No. Patwari selection has a Punjabi Language paper (Part A — 50 questions, qualifying, 25 marks minimum) at Matriculation standard, not a typing test. The Raavi typing test applies to clerk-cadre posts, not to Patwari.

What happened to the PSSSB Clerk 2026 (Advt 02) exam?

The Clerk examination under Advt. No. 02/2026, scheduled for 19 April 2026, was postponed for administrative reasons. A revised date will be announced on sssb.punjab.gov.in. The 30 WPM Raavi typing requirement on the cycle is unchanged.

Can I use backspace during the PSSSB typing test?

Backspace is enabled in the current PSSSB interface, so mistakes can be corrected — but every keystroke is tracked and over-using it wastes time. Confirm the behaviour in the official demo for your advertisement before test day.

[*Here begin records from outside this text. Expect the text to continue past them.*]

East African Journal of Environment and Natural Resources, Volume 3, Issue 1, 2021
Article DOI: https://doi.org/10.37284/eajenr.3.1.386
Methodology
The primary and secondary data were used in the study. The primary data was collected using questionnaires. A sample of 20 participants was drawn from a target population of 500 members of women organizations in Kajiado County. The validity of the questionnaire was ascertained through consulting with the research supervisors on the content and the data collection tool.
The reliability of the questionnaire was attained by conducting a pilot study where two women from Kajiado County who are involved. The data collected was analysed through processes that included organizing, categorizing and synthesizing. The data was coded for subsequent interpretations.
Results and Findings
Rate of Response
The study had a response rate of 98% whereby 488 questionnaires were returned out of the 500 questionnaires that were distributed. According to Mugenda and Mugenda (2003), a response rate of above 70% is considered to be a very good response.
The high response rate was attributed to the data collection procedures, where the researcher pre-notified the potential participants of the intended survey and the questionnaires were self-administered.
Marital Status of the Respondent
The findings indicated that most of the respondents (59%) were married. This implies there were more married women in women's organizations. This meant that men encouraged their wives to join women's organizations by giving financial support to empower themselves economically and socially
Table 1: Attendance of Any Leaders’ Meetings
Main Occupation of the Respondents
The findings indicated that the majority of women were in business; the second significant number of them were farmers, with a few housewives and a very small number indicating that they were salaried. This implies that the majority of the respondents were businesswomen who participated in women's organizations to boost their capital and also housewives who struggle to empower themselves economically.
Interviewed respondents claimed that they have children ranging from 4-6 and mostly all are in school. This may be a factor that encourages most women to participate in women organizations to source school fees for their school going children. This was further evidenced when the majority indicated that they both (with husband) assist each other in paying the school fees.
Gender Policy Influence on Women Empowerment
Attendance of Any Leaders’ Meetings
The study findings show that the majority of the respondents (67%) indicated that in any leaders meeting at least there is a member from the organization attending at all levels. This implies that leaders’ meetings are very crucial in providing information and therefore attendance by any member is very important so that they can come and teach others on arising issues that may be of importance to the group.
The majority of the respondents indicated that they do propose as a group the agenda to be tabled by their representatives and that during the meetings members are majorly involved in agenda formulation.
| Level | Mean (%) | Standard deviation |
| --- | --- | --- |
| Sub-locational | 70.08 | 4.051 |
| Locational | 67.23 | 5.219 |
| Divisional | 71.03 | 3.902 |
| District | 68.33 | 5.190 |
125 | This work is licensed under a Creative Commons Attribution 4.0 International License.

What does the 92% accuracy rule actually mean?

It means a maximum of 8% errors across the passage. Wrong characters, dropped matras (sihari, addak, tippi), missing nukta marks, and spacing slips all count. On a roughly 300-word passage, 8% is a narrow margin, which is why accuracy drills come before speed work.

How long is the PSSSB typing test?

Ten minutes per language. Where both English and Punjabi are tested, they run as two separate 10-minute tests with a short gap (commonly five minutes) between them.